94, rue Jean-Pierre Timbaud

75011 Paris.

Jusqu'au 19 décembre puis du 6 au 16 janvier 2010

Samia détonne. Cette jeune femme prochaine approchant la trentaine n'est pas mariée. Elle ne se trouve pas belle mais porte des tenues provocantes, sait comment séduire à coup sûr les hommes. Masseuse dans un hamman d'Alger, elle doit rencontrer une marieuse. En parallèle, une affaire d'une toute autre gravité se déroule: Myriam, jeune fille enceinte, est poursuivie par son frère intégriste qui veut la tuer. Fatima, la responsable du Hamman la cache en secret. 

La pièce dresse un portrait de l'Algérie contemporaine; c'est une sorte de réquisitoire et un chant de résistance et d'espoir. Les différentes femmes, aux opinions fort diverses, sont solidaires et trouvent la force de bloquer la bêtise des hommes et de la religion qui, toujours les oppriment

 

Ce qui frappe le plus est l'étonnante facilité de la prise de parole de ces femmes: aucun sujet n'est tabou, les histoires de chacune sont partagées avec les autres.

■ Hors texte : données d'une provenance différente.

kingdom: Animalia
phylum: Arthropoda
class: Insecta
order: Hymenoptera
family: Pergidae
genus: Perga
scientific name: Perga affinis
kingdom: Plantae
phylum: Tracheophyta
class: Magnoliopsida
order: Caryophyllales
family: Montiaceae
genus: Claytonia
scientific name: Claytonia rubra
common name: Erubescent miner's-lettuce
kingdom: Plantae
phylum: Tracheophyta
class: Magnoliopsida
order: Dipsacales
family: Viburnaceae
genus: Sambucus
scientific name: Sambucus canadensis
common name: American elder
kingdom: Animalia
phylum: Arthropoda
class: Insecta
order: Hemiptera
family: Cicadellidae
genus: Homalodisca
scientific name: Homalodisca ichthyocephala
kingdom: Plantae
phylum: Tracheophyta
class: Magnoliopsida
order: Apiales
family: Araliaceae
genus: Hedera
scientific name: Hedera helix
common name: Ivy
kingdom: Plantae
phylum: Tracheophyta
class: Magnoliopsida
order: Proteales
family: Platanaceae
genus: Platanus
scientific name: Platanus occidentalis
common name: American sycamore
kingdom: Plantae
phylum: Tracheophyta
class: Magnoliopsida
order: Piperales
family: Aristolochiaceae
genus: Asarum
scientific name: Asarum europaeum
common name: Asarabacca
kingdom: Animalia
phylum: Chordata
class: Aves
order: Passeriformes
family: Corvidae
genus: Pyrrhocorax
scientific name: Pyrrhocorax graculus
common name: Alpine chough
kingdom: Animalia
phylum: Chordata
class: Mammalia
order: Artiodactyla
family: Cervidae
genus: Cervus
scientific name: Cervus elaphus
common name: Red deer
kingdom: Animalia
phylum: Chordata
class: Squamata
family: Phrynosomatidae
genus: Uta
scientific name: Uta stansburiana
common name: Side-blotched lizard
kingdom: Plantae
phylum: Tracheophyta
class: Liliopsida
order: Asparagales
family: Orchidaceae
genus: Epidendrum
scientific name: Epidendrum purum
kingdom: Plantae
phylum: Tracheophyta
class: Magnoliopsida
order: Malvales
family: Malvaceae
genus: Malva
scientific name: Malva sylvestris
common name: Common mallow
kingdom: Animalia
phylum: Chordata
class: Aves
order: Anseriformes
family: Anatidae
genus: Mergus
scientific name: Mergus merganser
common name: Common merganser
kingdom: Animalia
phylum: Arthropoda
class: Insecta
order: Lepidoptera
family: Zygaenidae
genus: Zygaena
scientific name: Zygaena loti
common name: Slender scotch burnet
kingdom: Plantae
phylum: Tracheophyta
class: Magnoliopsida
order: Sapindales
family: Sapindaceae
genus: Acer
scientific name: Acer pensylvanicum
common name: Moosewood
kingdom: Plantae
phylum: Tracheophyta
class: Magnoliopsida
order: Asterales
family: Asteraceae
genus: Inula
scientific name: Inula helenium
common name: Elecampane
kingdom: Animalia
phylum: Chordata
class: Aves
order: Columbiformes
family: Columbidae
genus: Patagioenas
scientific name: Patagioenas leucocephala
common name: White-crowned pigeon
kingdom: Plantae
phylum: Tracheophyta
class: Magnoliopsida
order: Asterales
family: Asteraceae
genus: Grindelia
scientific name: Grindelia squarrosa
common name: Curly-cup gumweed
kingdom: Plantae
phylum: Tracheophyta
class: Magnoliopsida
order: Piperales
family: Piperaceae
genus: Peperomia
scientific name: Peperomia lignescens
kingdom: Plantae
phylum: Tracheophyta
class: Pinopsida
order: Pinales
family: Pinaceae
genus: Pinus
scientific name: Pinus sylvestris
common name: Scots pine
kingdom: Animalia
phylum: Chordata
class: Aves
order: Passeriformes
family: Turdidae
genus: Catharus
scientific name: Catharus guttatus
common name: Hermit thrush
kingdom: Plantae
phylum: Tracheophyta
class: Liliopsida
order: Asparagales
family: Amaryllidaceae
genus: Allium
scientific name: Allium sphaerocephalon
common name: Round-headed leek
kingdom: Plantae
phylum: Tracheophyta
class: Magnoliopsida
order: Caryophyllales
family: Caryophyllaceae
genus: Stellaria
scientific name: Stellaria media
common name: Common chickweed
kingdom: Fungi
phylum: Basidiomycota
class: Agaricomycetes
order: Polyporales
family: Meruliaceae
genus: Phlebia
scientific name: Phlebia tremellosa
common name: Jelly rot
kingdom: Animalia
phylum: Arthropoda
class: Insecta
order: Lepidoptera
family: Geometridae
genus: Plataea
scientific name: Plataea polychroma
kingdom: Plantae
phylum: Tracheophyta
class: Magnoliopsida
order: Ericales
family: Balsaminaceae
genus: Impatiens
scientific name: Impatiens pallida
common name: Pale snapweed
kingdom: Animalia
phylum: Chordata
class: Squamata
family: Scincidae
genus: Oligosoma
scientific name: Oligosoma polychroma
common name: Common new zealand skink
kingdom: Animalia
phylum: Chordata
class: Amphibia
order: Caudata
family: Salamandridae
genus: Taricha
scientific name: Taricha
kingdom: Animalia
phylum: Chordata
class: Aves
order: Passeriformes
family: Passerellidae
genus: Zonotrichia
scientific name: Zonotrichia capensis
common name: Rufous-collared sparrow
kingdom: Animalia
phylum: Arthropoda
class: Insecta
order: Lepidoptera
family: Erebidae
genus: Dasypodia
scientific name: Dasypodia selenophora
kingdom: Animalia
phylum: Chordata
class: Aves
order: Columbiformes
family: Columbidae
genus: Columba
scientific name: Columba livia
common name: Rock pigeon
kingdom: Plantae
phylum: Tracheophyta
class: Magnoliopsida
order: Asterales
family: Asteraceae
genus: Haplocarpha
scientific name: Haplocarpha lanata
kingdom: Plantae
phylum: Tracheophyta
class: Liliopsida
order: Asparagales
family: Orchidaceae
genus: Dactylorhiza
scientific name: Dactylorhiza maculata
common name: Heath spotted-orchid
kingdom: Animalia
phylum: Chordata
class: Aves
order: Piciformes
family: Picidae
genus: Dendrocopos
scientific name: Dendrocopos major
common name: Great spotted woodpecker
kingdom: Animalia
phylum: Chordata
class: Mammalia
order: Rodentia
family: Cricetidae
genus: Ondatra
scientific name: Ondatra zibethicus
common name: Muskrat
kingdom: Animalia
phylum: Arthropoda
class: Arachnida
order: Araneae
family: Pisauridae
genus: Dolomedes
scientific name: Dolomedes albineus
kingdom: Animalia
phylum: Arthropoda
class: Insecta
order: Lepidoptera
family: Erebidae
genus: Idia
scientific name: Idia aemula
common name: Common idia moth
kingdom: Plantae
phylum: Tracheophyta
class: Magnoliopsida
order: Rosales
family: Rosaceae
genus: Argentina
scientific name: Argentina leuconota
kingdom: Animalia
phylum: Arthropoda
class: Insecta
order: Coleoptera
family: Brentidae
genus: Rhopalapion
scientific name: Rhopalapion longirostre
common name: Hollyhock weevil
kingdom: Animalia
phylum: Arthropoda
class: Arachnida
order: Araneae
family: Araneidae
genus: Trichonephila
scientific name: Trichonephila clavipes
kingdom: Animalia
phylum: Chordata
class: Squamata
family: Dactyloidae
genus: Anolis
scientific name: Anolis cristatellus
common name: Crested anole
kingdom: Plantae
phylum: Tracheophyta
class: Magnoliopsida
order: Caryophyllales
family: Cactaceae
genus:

Une véritable mise à nu adns un langage  direct et cru. L'écriture vivante et rythmée. La liberté et l'intelligence de ces femmes du hamman, leur apprentissage de l'audace, leux échanges chaleureux, leur complicité et leur maturité sociale et politique impressionnent, même si rien n'est gagné.

 

La mise en scène, elle aussi claire, directe, souligne la prise de conscience, la force et le tendresse qui émane de ce groupe au fait des subtilités du monde. Face à la tragédie sanglante qui a frappé la terre algérienne, le bel espoir émanant de ces femmes est une magnifique réussite. Unies, ces femmes ressemblent parfois à un groupe sortant du bain, dans la tableaux des peintres classiques. En tout cas, elles donnent, comme l'auteur, Rayhana (dont c'est la première pièce en français)  un beau coup de pied dans la forumilière, parfois ronronnante, du théâtre. 

 

Parmi ces portraits très attachants de femmes, Linda Chaïb (Samia) -une fringale de jouer bouillonnante-  et Marie Augerau (Fatima, masseuse en chef), celle qui donne le la, ont une courte avance sur leurs complices.